The Delhaize supermarket chain has announced that it will transform all of its Belgian stores that it currently directly manages into franchises. The move directly contradicts previous assurances to employees and has been widely condemned by Belgian unions, Belga News Agency reports.
In a press release published on Tuesday morning, Delhaize claimed that it was compelled to make the decision in response to the increased market share of its 636 already-franchised stores in Belgium. Whilst these stores have performed strongly, the remaining 128 directly-managed stores saw their profitability and market share fall, “despite many initiatives and investments”.
Delhaize denied that the change would lead to job losses at the newly franchised stores: “All employees of the supermarkets involved will keep their jobs and make the transition.
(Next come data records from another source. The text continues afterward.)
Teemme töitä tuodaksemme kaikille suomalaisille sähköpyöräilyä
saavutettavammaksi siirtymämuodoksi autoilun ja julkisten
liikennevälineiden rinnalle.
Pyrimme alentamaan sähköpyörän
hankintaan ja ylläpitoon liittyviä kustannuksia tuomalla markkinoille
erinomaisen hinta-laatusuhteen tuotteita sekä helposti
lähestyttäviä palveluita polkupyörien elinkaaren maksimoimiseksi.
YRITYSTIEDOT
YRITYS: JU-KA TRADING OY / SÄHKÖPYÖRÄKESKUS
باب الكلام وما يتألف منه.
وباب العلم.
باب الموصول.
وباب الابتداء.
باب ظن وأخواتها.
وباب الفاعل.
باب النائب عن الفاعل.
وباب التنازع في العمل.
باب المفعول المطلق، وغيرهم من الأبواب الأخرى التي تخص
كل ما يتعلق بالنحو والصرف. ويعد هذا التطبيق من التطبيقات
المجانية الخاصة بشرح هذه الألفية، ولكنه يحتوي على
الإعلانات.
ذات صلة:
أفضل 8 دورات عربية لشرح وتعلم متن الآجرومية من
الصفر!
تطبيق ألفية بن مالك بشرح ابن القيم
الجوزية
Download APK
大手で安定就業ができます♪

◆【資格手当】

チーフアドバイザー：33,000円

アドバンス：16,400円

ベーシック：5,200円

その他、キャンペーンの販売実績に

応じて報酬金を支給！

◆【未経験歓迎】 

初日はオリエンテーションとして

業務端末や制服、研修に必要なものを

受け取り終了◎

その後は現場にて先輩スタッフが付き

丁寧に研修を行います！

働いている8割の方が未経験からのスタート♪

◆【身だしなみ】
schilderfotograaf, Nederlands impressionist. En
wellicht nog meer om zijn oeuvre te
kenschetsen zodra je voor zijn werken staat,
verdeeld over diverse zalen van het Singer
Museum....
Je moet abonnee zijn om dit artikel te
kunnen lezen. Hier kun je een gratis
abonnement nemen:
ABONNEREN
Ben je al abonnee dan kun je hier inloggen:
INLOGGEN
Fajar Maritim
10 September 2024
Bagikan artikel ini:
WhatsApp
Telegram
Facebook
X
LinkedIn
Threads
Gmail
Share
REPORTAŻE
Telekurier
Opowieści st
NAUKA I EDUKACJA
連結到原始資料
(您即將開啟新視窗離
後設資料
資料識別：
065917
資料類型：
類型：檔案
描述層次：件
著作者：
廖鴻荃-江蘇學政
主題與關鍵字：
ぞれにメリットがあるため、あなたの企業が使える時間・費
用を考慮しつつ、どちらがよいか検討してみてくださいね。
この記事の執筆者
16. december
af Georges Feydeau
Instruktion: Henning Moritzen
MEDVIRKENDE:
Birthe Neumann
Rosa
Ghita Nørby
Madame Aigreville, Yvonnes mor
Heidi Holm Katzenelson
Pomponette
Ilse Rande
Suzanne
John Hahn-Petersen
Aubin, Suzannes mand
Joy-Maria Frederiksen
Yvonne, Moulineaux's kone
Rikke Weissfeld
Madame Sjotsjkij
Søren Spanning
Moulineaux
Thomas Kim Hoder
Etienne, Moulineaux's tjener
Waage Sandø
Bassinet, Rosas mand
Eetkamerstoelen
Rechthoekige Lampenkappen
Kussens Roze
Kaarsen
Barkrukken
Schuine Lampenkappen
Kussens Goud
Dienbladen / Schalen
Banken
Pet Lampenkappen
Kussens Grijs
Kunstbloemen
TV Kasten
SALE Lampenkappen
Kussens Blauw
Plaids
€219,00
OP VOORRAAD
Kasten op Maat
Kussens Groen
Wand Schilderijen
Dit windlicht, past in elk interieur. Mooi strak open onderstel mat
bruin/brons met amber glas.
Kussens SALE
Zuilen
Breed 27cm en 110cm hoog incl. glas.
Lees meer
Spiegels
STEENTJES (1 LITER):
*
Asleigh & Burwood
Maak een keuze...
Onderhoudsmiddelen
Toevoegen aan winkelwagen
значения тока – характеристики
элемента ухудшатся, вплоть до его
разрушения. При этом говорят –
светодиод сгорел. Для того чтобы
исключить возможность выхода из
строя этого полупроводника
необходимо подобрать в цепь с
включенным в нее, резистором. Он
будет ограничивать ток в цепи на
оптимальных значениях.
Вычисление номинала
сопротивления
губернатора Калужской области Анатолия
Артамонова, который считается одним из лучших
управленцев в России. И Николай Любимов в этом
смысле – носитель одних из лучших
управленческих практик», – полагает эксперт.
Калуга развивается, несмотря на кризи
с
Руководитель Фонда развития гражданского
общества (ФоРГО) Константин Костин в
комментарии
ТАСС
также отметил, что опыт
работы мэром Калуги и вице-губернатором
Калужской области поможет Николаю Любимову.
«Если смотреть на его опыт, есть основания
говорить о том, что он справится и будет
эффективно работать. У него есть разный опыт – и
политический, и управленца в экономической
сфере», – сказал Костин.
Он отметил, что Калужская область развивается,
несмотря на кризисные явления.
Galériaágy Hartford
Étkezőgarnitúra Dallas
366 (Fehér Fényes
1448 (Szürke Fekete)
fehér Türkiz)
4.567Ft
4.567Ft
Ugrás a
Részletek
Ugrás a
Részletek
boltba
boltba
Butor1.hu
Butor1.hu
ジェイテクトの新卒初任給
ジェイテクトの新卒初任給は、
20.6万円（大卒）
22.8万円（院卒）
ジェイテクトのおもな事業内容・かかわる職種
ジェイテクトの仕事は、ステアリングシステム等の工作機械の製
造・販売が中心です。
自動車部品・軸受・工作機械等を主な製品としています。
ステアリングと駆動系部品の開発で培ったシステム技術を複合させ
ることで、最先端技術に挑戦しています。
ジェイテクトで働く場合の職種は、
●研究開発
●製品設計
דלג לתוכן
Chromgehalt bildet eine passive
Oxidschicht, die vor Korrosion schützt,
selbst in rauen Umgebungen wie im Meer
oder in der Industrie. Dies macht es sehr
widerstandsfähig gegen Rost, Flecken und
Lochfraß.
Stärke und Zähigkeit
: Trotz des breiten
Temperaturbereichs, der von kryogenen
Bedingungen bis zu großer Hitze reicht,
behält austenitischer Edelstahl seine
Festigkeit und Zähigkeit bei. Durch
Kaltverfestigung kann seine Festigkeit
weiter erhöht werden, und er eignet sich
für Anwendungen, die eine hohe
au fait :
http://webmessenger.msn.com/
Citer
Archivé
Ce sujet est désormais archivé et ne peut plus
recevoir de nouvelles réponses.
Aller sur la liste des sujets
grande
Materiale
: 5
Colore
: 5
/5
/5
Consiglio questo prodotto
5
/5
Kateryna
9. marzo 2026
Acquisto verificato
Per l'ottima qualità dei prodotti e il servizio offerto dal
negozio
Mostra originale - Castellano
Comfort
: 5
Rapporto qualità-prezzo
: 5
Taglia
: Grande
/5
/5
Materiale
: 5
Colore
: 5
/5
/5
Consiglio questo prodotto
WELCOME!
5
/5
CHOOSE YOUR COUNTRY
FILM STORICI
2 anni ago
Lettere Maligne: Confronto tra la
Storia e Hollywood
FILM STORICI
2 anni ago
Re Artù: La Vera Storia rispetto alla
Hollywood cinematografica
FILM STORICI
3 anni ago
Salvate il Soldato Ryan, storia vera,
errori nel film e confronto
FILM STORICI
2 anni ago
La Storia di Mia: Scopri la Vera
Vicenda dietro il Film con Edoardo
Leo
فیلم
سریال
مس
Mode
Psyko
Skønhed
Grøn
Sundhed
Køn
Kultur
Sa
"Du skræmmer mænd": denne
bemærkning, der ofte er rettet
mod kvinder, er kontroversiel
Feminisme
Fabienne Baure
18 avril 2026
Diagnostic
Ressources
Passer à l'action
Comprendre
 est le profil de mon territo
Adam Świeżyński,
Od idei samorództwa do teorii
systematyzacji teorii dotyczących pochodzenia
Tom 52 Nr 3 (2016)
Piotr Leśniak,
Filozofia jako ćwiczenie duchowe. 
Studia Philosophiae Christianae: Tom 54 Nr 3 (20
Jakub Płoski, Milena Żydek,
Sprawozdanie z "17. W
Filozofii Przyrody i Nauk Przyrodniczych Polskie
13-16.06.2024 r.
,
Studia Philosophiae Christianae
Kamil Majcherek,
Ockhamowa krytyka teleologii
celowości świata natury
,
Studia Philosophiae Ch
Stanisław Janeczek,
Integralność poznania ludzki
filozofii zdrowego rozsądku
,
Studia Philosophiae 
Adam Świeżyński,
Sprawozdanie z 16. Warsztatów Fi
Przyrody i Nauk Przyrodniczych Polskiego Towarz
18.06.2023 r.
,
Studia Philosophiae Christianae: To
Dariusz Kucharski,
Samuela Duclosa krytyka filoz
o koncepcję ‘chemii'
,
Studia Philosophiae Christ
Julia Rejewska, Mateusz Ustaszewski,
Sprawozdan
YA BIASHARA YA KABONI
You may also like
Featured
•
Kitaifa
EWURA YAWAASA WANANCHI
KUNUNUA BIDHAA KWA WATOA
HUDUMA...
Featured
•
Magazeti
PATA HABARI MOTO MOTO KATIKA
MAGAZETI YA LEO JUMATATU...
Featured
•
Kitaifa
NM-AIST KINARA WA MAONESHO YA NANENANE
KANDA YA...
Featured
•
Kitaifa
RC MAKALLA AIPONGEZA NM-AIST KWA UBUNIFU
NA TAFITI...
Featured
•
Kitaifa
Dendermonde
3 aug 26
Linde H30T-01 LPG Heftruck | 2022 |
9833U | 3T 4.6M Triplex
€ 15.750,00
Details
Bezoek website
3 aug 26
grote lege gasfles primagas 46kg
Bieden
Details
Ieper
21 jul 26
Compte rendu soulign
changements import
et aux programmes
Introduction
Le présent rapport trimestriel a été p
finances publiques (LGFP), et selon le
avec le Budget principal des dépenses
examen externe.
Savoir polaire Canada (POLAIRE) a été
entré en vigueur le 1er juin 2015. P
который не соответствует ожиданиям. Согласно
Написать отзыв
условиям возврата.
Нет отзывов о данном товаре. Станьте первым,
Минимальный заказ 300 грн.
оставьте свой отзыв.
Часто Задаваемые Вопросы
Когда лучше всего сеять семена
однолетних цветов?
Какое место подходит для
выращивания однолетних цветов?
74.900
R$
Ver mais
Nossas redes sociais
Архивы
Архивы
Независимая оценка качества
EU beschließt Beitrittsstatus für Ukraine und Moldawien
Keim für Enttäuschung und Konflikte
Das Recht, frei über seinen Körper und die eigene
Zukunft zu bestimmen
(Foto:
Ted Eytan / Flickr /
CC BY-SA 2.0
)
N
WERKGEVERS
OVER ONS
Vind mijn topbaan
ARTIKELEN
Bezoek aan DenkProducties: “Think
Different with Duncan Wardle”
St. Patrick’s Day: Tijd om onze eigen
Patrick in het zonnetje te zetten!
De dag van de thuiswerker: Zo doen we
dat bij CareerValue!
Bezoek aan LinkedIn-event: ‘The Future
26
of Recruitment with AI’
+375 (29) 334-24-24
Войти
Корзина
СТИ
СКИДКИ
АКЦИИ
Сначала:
They will also maintain their current wages and working conditions.” However, it admitted that the decision would lead to a “gradual reduction in the number of positions” at the company’s headquarters.
“In order to further invest in the future of Delhaize, we need to adapt our model,” said Delhaize CEO Xavier Piesvaux. “I fully understand that this announcement can spark strong emotions but I am convinced that this growth plan is the only option to guarantee a sustainable future for our company, our stores, our partners and our employees.”
‘Much worse than expected’
The decision was immediately denounced by Belgian unions, some of which have recently taken to organising strikes over poor working conditions at the supermarket chain.
“This news is shocking,” said the Secretary of the General Confederation of Liberal Trade Unions of Belgium (ACLVB-CGSLB), Wilson Wellens. “128 stores are to be franchised. This is much worse than expected.”